[Opening Given records section]

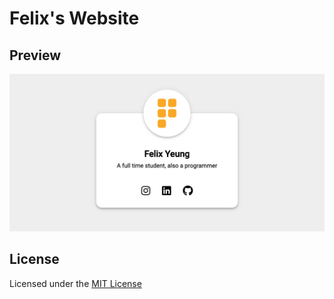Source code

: # Felix's Website

## Preview
![alt text][preview]



<!-- Images -->
[preview]: preview.png "Preview"


## License
Licensed under the [MIT License](LICENSE)
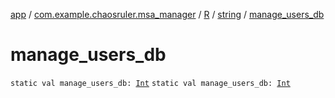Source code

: [app](../../../index.md) / [com.example.chaosruler.msa_manager](../../index.md) / [R](../index.md) / [string](index.md) / [manage_users_db](.)

# manage_users_db

`static val manage_users_db: `[`Int`](https://kotlinlang.org/api/latest/jvm/stdlib/kotlin/-int/index.html)
`static val manage_users_db: `[`Int`](https://kotlinlang.org/api/latest/jvm/stdlib/kotlin/-int/index.html)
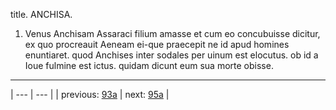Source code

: title. ANCHISA.



1. Venus Anchisam Assaraci filium amasse et cum eo concubuisse dicitur, ex quo procreauit Aeneam ei-que praecepit ne id apud homines enuntiaret. quod Anchises inter sodales per uinum est elocutus. ob id a Ioue fulmine est ictus. quidam dicunt eum sua morte obisse.



---

| --- | --- |
| previous: [93a](../93a/) | next: [95a](../95a/) |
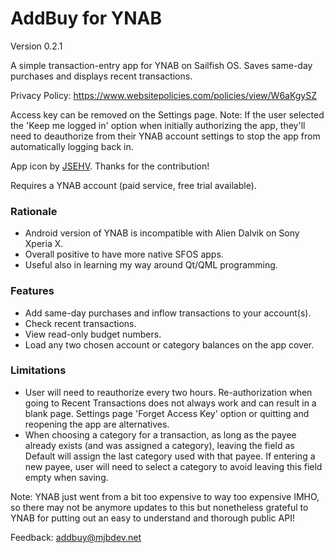 <h1>AddBuy for YNAB</h1>

Version 0.2.1

A simple transaction-entry app for YNAB on Sailfish OS. Saves same-day purchases and displays recent transactions.

Privacy Policy: https://www.websitepolicies.com/policies/view/W6aKgySZ

Access key can be removed on the Settings page. Note: If the user selected the 'Keep me logged in' option when initially authorizing the app, they'll need to deauthorize from their YNAB account settings to stop the app from automatically logging back in.

App icon by <a href="https://github.com/JSEHV">JSEHV</a>. Thanks for the contribution!

Requires a YNAB account (paid service, free trial available).

<h3>Rationale</h3>

- Android version of YNAB is incompatible with Alien Dalvik on Sony Xperia X.
- Overall positive to have more native SFOS apps.
- Useful also in learning my way around Qt/QML programming.

<h3>Features</h3>

- Add same-day purchases and inflow transactions to your account(s).
- Check recent transactions.
- View read-only budget numbers.
- Load any two chosen account or category balances on the app cover.

<h3>Limitations</h3>

- User will need to reauthorize every two hours. Re-authorization when going to Recent Transactions does not always work and can result in a blank page. Settings page 'Forget Access Key' option or quitting and reopening the app are alternatives.
- When choosing a category for a transaction, as long as the payee already exists (and was assigned a category), leaving the field as Default will assign the last category used with that payee. If entering a new payee, user will need to select a category to avoid leaving this field empty when saving.

Note: YNAB just went from a bit too expensive to way too expensive IMHO, so there may not be anymore updates to this but nonetheless grateful to YNAB for putting out an easy to understand and thorough public API!

Feedback: addbuy@mjbdev.net
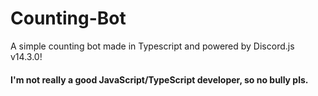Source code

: # Counting-Bot

A simple counting bot made in Typescript and powered by Discord.js v14.3.0!

#### I'm not really a good JavaScript/TypeScript developer, so no bully pls.
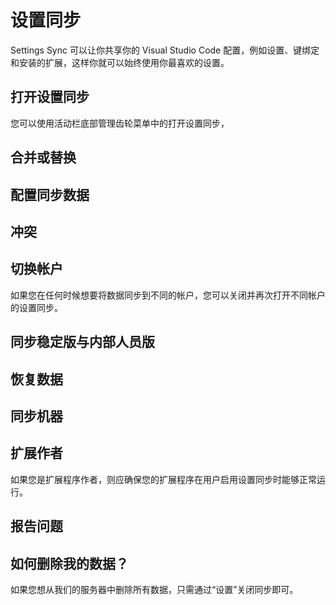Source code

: # 设置同步
Settings Sync 可以让你共享你的 Visual Studio Code 配置，例如设置、键绑定和安装的扩展，这样你就可以始终使用你最喜欢的设置。

## 打开设置同步
您可以使用活动栏底部管理齿轮菜单中的打开设置同步，

## 合并或替换
## 配置同步数据
## 冲突
## 切换帐户
如果您在任何时候想要将数据同步到不同的帐户，您可以关闭并再次打开不同帐户的设置同步。

## 同步稳定版与内部人员版
## 恢复数据
## 同步机器
## 扩展作者
如果您是扩展程序作者，则应确保您的扩展程序在用户启用设置同步时能够正常运行。

## 报告问题
## 如何删除我的数据？
如果您想从我们的服务器中删除所有数据，只需通过“设置”关闭同步即可。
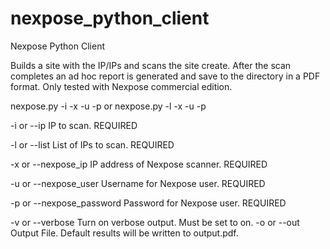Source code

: nexpose_python_client
=====================

Nexpose Python Client 

Builds a site with the IP/IPs and scans the site create.
After the scan completes an ad hoc report is generated and save to the directory in a PDF format.
Only tested with Nexpose commercial edition. 


nexpose.py -i <IP> -x <Nexpose IP> -u <Nexpose username> -p <Nexpose password> 
or 
nexpose.py -l <file with IPs> -x <Nexpose IP> -u <Nexpose username> -p <Nexpose password>
                               
-i or --ip                  IP to scan. REQUIRED

-l or --list                List of IPs to scan. REQUIRED

-x or --nexpose_ip          IP address of Nexpose scanner. REQUIRED

-u or --nexpose_user        Username for Nexpose user. REQUIRED

-p or --nexpose_password    Password for Nexpose user. REQUIRED

-v or --verbose   Turn on verbose output. Must be set to on.
-o or --out       Output File. Default results will be written to output.pdf.
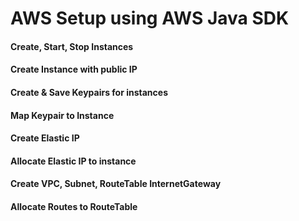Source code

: # AWS Setup using AWS Java SDK

#### Create, Start, Stop Instances
#### Create Instance with public IP
#### Create & Save Keypairs for instances
#### Map Keypair to Instance
#### Create Elastic IP
#### Allocate Elastic IP to instance
#### Create VPC, Subnet, RouteTable InternetGateway
#### Allocate Routes to RouteTable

[Closing Given records section]

_Task directions:_
Find the line that contains "-u or --nexpose_user". Copy it and every line after it through the end of the listing exactly, but not the pictures.

_Written answer:_
-u or --nexpose_user        Username for Nexpose user. REQUIRED

-p or --nexpose_password    Password for Nexpose user. REQUIRED

-v or --verbose   Turn on verbose output. Must be set to on.
-o or --out       Output File. Default results will be written to output.pdf.
Source code

: # AWS Setup using AWS Java SDK

#### Create, Start, Stop Instances
#### Create Instance with public IP
#### Create & Save Keypairs for instances
#### Map Keypair to Instance
#### Create Elastic IP
#### Allocate Elastic IP to instance
#### Create VPC, Subnet, RouteTable InternetGateway
#### Allocate Routes to RouteTable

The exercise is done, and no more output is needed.